Specifically, the Health Insurance and Portability Act of 1996 (HIPAA), the Gramm-Leach-Bliley Act of 1999 (GLBA), the USA PATRIOT Act of 2001, and the Sarbanes-Oxley Act of 2002 have raised the stakes of compliance for insurers.

HIPAA requires "covered entities," which includes health insurers, to standardize electronic information exchange on the American Standards Institute's X12 data format, while also protecting the privacy of consumers' personal health information. And GLBA also requires insurers to protect the privacy of consumers' personal and financial information.

The PATRIOT Act affects insurers that offer products that can be used to launder money.

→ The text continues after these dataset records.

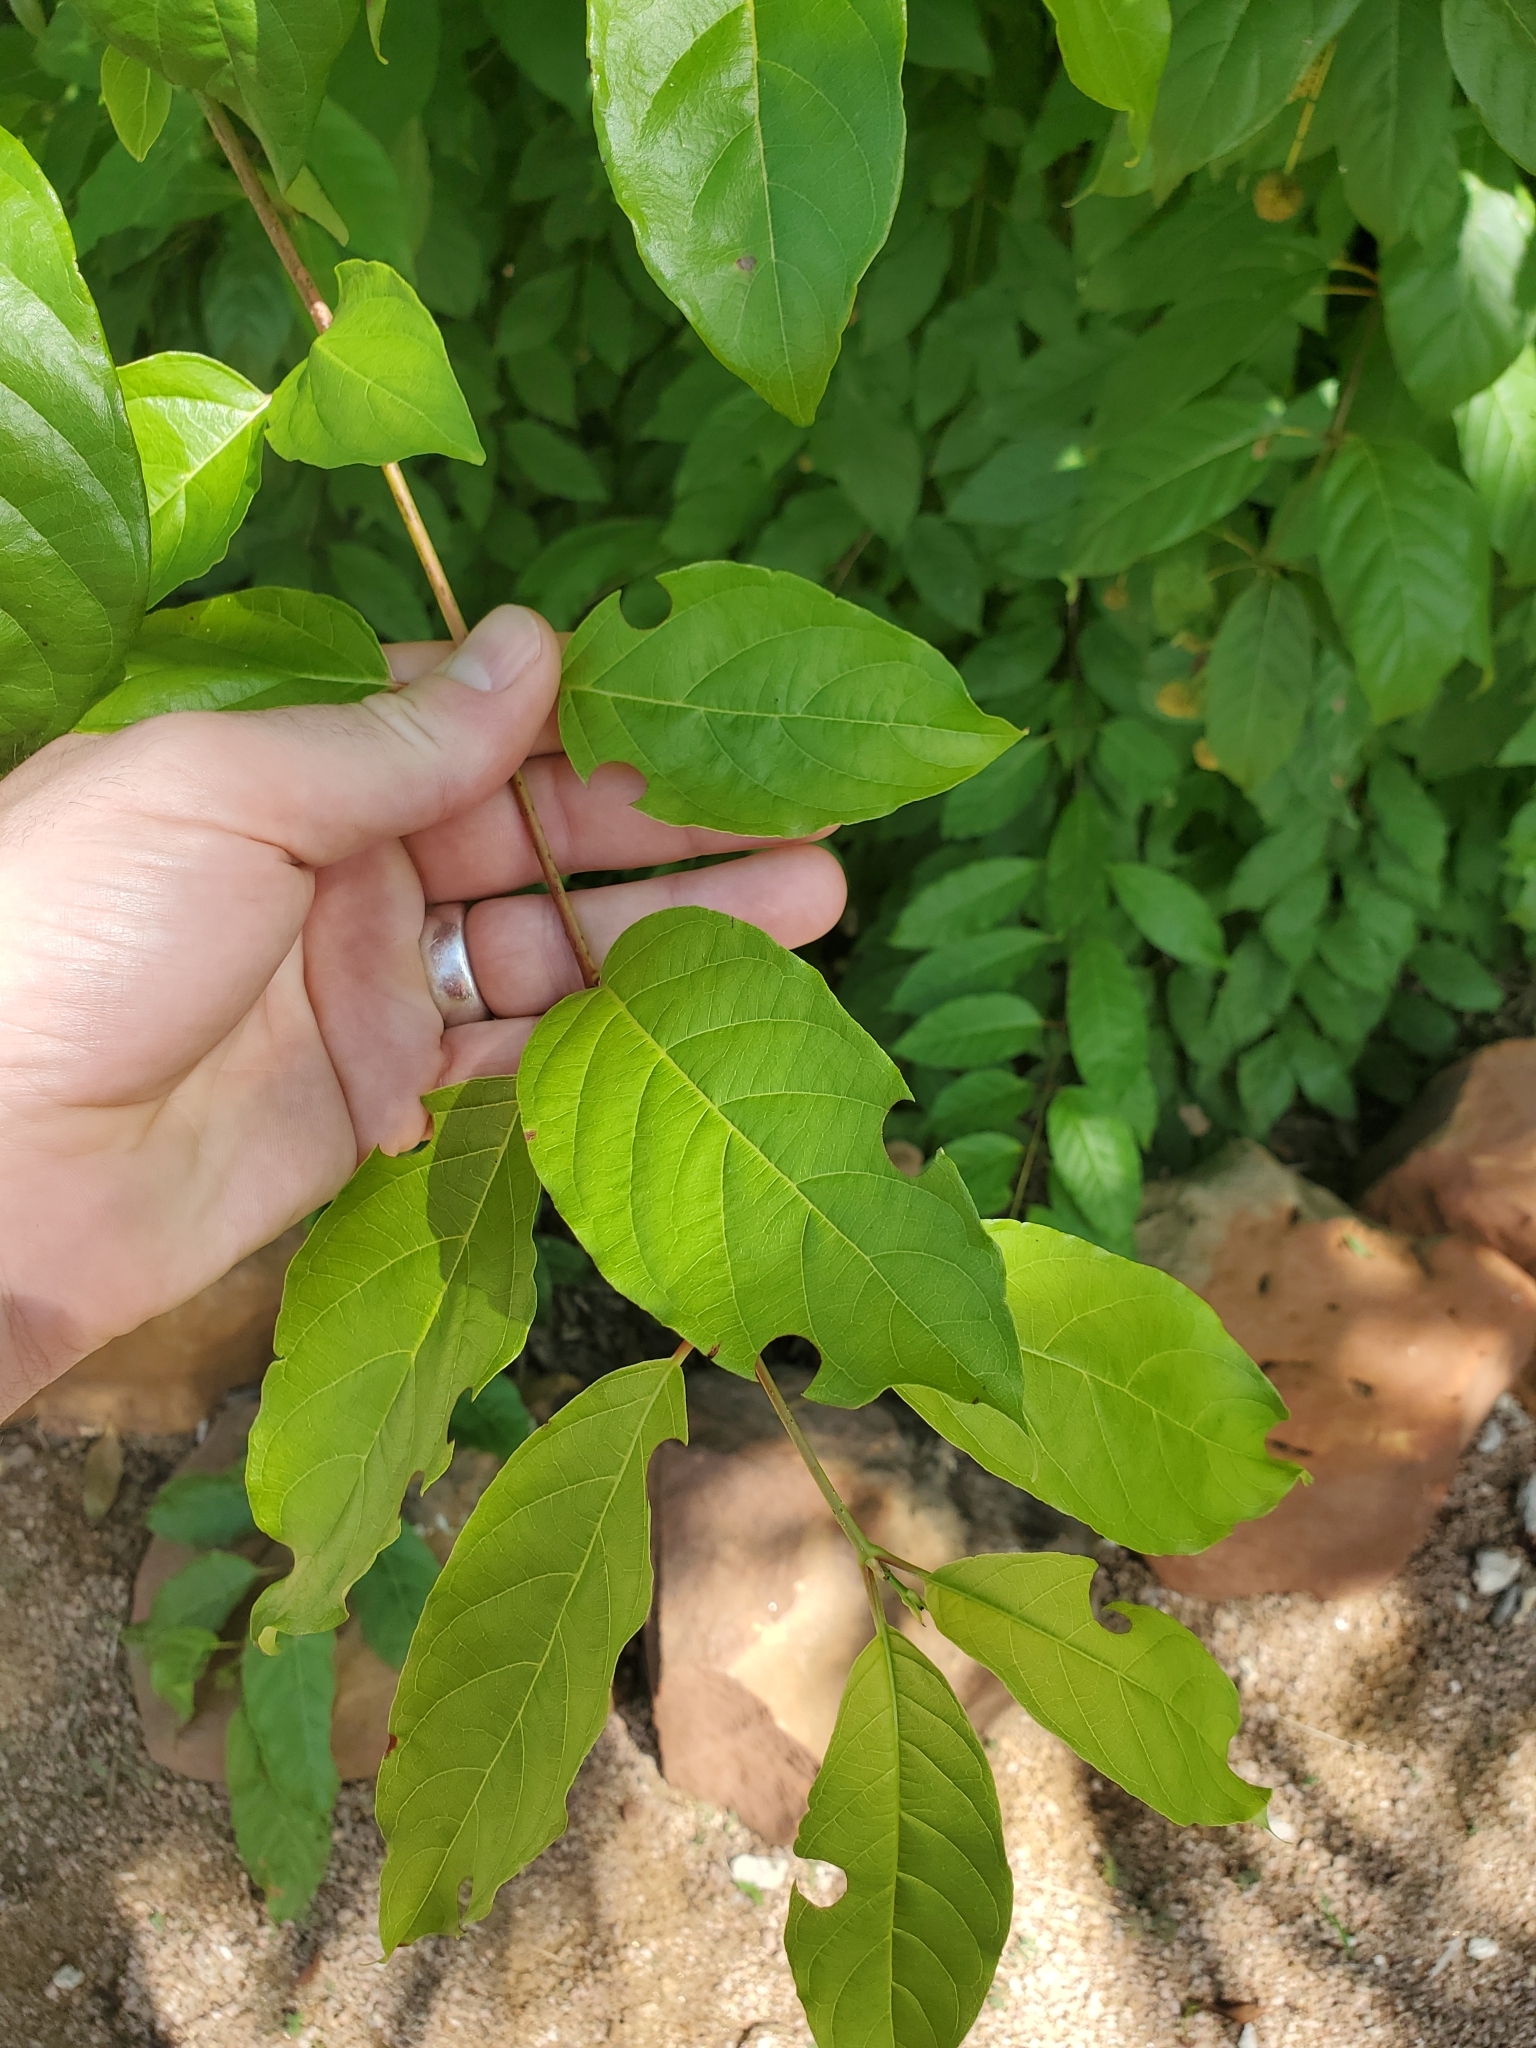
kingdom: Plantae
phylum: Tracheophyta
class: Magnoliopsida
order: Gentianales
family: Rubiaceae
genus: Cephalanthus
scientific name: Cephalanthus occidentalis
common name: Button-willow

It requires those companies to track customers to determine suspicious monetary transactions.

And, Sarbanes-Oxley demands that publicly traded insurance companies provide clear, timely and accurate financial reporting-with the threat of criminal and financial penalties.

The challenges associated with these regulations make purchased solutions or services more attractive to compliance areas than ever before, Bisker says. "These laws are too important and too onerous to make mistakes. The government is not horsing around here."

In fact, Bisker cites several fines levied by the U.S. Treasury Department's Financial Crimes Enforcement Network for OFAC or PATRIOT Act compliance violations, including a $50,000 fine imposed on Guy Carpenter & Co., a division of Marsh McLennan, for "failure to regain funds in an interest bearing account" and some "unauthorized payments."

Several technologies, such as enterprise content management and data warehousing, lend themselves to the record-keeping and information retrieval requirements of several of these federal laws, and enterprise resource planning systems can help with the financial reporting requirements of Sarbanes-Oxley, Bisker adds.

In addition, he says, adaptive and flexible architectures can enable insurers to make operational changes quickly when existing regulations are modified or when new ones are adopted.

"An example of a good architecture is one that is table-driven or one that exposes business processes to the business units-and doesn't require the hands-on work of the IT shop," he says.

Canned solutions

Currently, few vendors offer canned technology solutions for most of the new regulations, but many provide outsourcing services, according to Bisker.

"We recommend a buy-versus-build, or a buy-and-build strategy to address compliance and infrastructure issues," he says.

The primary reason to use purchased software or to outsource parts of compliance rather than building solutions internally is to reduce costs associated with software maintenance and compliance failures, according to TowerGroup.

Organizations are beginning to understand the stakes involved in information management compliance, according to another report, this one released by the AIIM International, a Silver Spring, Md.-based association for enterprise content management.

More than 80% of respondents to an AIIM survey this year indicated they have already made changes to the way they handle information assets or are actively considering such changes.

When asked why they had made a change or were considering a change, 36.7% of those surveyed cited Sarbanes-Oxley, 26.4% cited HIPAA, and 15.7% mentioned a regulatory action of penalty.